(Data items)
—————

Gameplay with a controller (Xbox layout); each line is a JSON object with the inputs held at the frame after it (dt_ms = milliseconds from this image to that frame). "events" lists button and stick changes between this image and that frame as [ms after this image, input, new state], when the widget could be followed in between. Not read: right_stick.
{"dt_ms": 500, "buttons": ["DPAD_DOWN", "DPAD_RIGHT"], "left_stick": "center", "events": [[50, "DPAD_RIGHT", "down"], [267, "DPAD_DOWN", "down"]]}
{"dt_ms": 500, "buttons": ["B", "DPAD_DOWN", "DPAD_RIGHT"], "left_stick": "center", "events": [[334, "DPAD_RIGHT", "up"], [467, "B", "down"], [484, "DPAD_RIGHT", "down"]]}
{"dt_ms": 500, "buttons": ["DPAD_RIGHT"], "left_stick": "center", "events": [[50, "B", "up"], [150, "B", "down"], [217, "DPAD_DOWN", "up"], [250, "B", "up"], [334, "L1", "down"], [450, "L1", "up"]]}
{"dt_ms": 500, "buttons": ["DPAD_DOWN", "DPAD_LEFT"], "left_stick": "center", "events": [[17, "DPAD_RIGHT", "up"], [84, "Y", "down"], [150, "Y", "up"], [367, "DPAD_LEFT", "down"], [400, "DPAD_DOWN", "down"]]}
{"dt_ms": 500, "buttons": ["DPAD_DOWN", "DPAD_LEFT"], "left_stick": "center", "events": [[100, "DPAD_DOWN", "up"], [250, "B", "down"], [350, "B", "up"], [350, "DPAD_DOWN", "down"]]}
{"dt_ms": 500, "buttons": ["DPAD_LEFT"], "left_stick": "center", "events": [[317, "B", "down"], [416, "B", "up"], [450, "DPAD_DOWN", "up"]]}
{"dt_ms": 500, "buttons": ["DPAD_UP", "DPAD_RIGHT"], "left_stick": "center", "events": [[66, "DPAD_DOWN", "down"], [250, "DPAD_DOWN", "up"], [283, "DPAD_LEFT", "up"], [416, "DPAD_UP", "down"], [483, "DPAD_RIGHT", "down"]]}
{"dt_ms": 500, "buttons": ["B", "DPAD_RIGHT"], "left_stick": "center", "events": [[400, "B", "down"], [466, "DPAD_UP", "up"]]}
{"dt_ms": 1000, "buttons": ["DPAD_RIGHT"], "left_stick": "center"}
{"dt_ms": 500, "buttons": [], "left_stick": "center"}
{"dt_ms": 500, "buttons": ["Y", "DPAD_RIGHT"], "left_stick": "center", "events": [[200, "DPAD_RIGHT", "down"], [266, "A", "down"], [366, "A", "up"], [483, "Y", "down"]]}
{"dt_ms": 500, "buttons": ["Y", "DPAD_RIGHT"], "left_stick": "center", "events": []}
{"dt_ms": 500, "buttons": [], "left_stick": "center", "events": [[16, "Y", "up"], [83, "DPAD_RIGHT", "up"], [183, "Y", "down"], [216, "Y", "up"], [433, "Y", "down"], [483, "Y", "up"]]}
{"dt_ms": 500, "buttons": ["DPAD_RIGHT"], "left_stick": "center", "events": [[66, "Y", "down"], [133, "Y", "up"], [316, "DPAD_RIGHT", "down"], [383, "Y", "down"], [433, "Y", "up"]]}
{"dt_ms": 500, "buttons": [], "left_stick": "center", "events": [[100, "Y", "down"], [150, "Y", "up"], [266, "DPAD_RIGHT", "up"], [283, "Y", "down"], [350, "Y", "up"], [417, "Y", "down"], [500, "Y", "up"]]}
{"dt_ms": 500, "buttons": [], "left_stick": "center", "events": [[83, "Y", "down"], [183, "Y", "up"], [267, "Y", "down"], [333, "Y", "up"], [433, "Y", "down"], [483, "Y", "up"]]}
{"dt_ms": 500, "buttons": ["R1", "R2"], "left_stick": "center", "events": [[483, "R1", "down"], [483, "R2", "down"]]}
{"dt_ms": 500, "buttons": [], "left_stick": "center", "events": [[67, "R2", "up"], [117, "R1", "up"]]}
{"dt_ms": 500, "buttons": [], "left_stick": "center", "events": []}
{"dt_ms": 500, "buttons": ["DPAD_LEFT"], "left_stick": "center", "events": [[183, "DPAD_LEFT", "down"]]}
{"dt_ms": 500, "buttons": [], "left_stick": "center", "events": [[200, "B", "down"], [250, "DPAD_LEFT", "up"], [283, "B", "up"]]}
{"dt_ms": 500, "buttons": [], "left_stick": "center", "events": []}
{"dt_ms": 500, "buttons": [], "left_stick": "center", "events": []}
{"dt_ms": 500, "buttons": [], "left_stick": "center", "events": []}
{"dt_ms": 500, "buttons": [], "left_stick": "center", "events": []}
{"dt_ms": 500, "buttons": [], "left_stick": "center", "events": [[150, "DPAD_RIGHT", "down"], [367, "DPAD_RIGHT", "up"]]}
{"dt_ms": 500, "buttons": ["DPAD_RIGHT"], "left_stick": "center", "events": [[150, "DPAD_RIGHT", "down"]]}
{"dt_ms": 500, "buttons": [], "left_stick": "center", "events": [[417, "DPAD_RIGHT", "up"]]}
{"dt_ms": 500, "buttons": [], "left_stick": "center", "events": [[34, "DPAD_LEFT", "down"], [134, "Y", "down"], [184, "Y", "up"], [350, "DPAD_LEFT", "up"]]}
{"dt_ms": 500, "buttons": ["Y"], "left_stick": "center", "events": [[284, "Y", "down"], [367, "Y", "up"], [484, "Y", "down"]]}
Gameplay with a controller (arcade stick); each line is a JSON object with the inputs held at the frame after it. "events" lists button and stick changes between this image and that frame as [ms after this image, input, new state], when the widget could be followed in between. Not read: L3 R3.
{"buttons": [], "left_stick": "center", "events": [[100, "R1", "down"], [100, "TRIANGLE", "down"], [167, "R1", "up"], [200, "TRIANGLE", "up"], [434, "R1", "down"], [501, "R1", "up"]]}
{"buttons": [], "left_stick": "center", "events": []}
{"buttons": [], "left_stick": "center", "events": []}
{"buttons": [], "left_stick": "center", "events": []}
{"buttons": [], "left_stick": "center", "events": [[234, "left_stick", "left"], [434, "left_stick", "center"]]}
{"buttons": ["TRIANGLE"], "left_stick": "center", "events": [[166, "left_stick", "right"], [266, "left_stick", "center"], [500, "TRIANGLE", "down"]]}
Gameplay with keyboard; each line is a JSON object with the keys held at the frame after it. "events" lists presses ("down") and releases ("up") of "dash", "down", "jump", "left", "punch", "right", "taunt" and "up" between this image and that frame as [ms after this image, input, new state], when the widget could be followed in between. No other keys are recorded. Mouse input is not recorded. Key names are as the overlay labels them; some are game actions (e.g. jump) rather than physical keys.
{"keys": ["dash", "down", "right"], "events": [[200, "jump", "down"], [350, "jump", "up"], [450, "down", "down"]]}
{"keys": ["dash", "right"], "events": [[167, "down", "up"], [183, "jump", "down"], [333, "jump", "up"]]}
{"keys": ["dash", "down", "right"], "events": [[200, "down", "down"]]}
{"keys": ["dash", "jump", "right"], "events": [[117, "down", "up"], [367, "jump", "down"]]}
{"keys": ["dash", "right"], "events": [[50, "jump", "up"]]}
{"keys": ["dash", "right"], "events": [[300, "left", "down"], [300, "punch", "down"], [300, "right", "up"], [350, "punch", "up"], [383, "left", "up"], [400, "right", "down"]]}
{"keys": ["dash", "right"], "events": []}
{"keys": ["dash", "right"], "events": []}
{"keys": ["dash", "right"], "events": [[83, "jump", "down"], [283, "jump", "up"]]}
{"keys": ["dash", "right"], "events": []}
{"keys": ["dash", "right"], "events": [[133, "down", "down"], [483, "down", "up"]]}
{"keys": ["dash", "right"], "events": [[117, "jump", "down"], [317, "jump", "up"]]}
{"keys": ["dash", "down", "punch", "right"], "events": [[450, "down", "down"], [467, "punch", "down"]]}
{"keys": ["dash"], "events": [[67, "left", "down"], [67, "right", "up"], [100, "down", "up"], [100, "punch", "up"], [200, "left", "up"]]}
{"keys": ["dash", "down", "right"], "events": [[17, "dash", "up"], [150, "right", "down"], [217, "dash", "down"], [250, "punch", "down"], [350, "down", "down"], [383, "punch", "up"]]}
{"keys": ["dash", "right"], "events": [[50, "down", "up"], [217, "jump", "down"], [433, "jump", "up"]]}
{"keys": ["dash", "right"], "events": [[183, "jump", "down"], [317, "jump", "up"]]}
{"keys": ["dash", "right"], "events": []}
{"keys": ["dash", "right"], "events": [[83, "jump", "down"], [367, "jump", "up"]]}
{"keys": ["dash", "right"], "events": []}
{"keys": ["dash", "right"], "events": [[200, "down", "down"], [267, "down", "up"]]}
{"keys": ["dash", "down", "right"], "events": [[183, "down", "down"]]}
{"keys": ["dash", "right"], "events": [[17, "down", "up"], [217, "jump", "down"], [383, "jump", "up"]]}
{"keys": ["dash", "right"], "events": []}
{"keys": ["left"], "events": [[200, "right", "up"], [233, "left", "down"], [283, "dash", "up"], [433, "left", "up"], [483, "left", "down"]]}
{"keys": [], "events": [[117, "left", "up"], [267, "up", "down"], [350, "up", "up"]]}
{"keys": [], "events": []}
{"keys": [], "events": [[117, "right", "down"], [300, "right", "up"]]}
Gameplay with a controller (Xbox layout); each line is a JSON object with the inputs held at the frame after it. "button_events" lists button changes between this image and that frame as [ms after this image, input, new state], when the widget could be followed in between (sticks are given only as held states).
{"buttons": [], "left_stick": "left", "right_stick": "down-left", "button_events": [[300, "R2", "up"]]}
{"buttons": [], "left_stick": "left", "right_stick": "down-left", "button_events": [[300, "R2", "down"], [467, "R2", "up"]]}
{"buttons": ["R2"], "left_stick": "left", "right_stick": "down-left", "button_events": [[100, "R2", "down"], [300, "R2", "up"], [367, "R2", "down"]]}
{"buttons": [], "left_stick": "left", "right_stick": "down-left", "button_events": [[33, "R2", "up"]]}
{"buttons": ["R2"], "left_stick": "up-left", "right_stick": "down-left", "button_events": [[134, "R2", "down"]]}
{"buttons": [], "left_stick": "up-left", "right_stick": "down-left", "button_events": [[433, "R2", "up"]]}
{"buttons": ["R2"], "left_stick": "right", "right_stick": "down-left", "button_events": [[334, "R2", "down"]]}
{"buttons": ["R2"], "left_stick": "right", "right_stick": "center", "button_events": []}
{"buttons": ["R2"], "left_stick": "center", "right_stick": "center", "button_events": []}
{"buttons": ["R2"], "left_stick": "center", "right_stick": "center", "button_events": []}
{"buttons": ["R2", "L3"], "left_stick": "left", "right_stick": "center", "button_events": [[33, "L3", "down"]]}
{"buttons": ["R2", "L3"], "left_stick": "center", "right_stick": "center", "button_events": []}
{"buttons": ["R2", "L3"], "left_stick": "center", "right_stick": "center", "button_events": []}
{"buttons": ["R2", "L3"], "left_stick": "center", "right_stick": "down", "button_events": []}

—————

• WORK REQUEST
Each line from the one that holds "as held states)." to the end of the records above should be transcribed exactly, both ends included.

• ANSWER FOR THIS EXERCISE
Gameplay with a controller (Xbox layout); each line is a JSON object with the inputs held at the frame after it. "button_events" lists button changes between this image and that frame as [ms after this image, input, new state], when the widget could be followed in between (sticks are given only as held states).
{"buttons": [], "left_stick": "left", "right_stick": "down-left", "button_events": [[300, "R2", "up"]]}
{"buttons": [], "left_stick": "left", "right_stick": "down-left", "button_events": [[300, "R2", "down"], [467, "R2", "up"]]}
{"buttons": ["R2"], "left_stick": "left", "right_stick": "down-left", "button_events": [[100, "R2", "down"], [300, "R2", "up"], [367, "R2", "down"]]}
{"buttons": [], "left_stick": "left", "right_stick": "down-left", "button_events": [[33, "R2", "up"]]}
{"buttons": ["R2"], "left_stick": "up-left", "right_stick": "down-left", "button_events": [[134, "R2", "down"]]}
{"buttons": [], "left_stick": "up-left", "right_stick": "down-left", "button_events": [[433, "R2", "up"]]}
{"buttons": ["R2"], "left_stick": "right", "right_stick": "down-left", "button_events": [[334, "R2", "down"]]}
{"buttons": ["R2"], "left_stick": "right", "right_stick": "center", "button_events": []}
{"buttons": ["R2"], "left_stick": "center", "right_stick": "center", "button_events": []}
{"buttons": ["R2"], "left_stick": "center", "right_stick": "center", "button_events": []}
{"buttons": ["R2", "L3"], "left_stick": "left", "right_stick": "center", "button_events": [[33, "L3", "down"]]}
{"buttons": ["R2", "L3"], "left_stick": "center", "right_stick": "center", "button_events": []}
{"buttons": ["R2", "L3"], "left_stick": "center", "right_stick": "center", "button_events": []}
{"buttons": ["R2", "L3"], "left_stick": "center", "right_stick": "down", "button_events": []}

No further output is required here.